◆ Exercise brief
Leaving out every picture, output the records below exactly as they are.

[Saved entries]
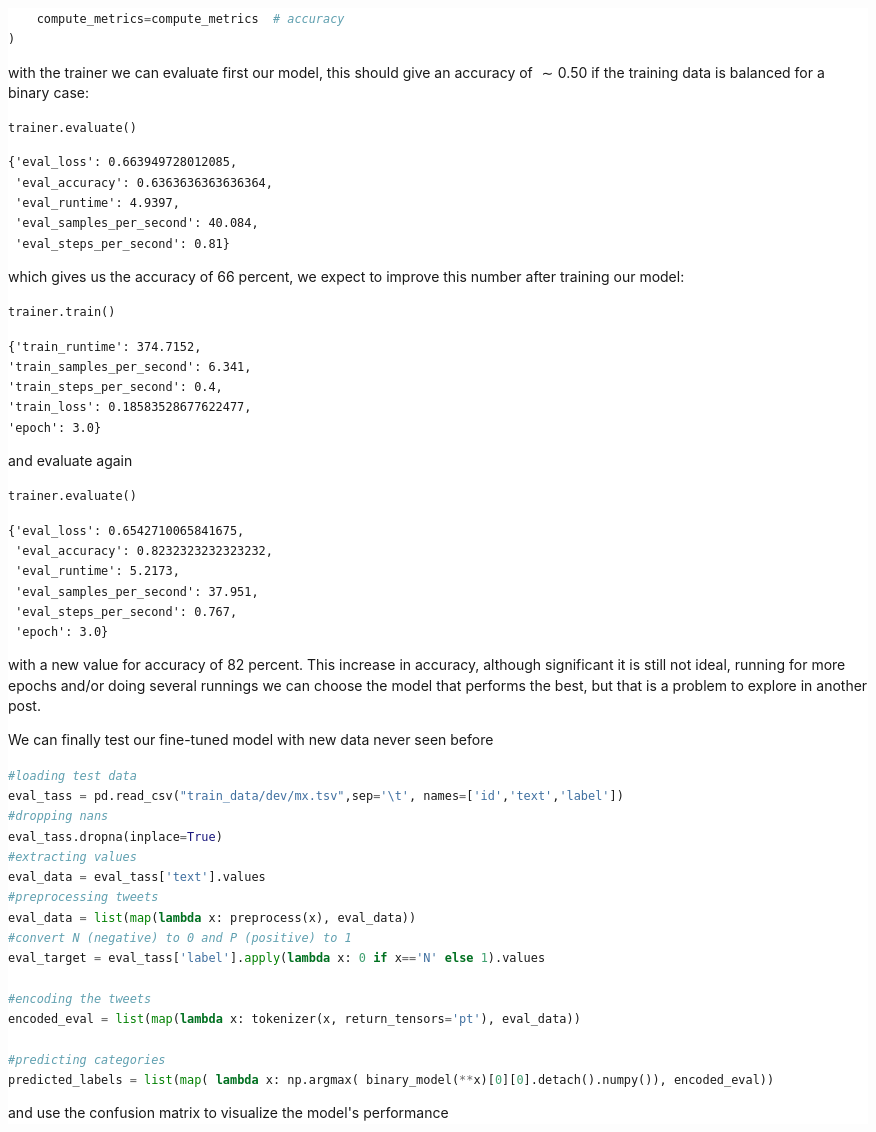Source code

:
 ```python
    compute_metrics=compute_metrics  # accuracy
)
```
with the trainer we can evaluate first our model, this should give an accuracy of $∼0.50$ if the training data is balanced for a binary case:

```python
trainer.evaluate()
```
```plaintext
{'eval_loss': 0.663949728012085,
 'eval_accuracy': 0.6363636363636364,
 'eval_runtime': 4.9397,
 'eval_samples_per_second': 40.084,
 'eval_steps_per_second': 0.81}
```
which gives us the accuracy of 66 percent, we expect to improve this number after training our model:
```python
trainer.train()
```
```plaintext
{'train_runtime': 374.7152, 
'train_samples_per_second': 6.341, 
'train_steps_per_second': 0.4, 
'train_loss': 0.18583528677622477, 
'epoch': 3.0}
```
and evaluate again

```python
trainer.evaluate()
```
```plaintext
{'eval_loss': 0.6542710065841675,
 'eval_accuracy': 0.8232323232323232,
 'eval_runtime': 5.2173,
 'eval_samples_per_second': 37.951,
 'eval_steps_per_second': 0.767,
 'epoch': 3.0}
```
with a new value for accuracy of 82 percent. This increase in accuracy, although significant it is still not ideal, running for more epochs and/or doing several runnings we can choose the model that performs the best, but that is a problem to explore in another post.

We can finally test our fine-tuned model with new data never seen before

```python
#loading test data
eval_tass = pd.read_csv("train_data/dev/mx.tsv",sep='\t', names=['id','text','label'])
#dropping nans
eval_tass.dropna(inplace=True)
#extracting values
eval_data = eval_tass['text'].values
#preprocessing tweets
eval_data = list(map(lambda x: preprocess(x), eval_data))
#convert N (negative) to 0 and P (positive) to 1
eval_target = eval_tass['label'].apply(lambda x: 0 if x=='N' else 1).values

#encoding the tweets
encoded_eval = list(map(lambda x: tokenizer(x, return_tensors='pt'), eval_data))

#predicting categories
predicted_labels = list(map( lambda x: np.argmax( binary_model(**x)[0][0].detach().numpy()), encoded_eval)) 
```
and use the confusion matrix to visualize the model's performance
```python
```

◆ Task solution
Source code

:
 ```python
    compute_metrics=compute_metrics  # accuracy
)
```
with the trainer we can evaluate first our model, this should give an accuracy of $∼0.50$ if the training data is balanced for a binary case:

```python
trainer.evaluate()
```
```plaintext
{'eval_loss': 0.663949728012085,
 'eval_accuracy': 0.6363636363636364,
 'eval_runtime': 4.9397,
 'eval_samples_per_second': 40.084,
 'eval_steps_per_second': 0.81}
```
which gives us the accuracy of 66 percent, we expect to improve this number after training our model:
```python
trainer.train()
```
```plaintext
{'train_runtime': 374.7152, 
'train_samples_per_second': 6.341, 
'train_steps_per_second': 0.4, 
'train_loss': 0.18583528677622477, 
'epoch': 3.0}
```
and evaluate again

```python
trainer.evaluate()
```
```plaintext
{'eval_loss': 0.6542710065841675,
 'eval_accuracy': 0.8232323232323232,
 'eval_runtime': 5.2173,
 'eval_samples_per_second': 37.951,
 'eval_steps_per_second': 0.767,
 'epoch': 3.0}
```
with a new value for accuracy of 82 percent. This increase in accuracy, although significant it is still not ideal, running for more epochs and/or doing several runnings we can choose the model that performs the best, but that is a problem to explore in another post.

We can finally test our fine-tuned model with new data never seen before

```python
#loading test data
eval_tass = pd.read_csv("train_data/dev/mx.tsv",sep='\t', names=['id','text','label'])
#dropping nans
eval_tass.dropna(inplace=True)
#extracting values
eval_data = eval_tass['text'].values
#preprocessing tweets
eval_data = list(map(lambda x: preprocess(x), eval_data))
#convert N (negative) to 0 and P (positive) to 1
eval_target = eval_tass['label'].apply(lambda x: 0 if x=='N' else 1).values

#encoding the tweets
encoded_eval = list(map(lambda x: tokenizer(x, return_tensors='pt'), eval_data))

#predicting categories
predicted_labels = list(map( lambda x: np.argmax( binary_model(**x)[0][0].detach().numpy()), encoded_eval)) 
```
and use the confusion matrix to visualize the model's performance
```python
```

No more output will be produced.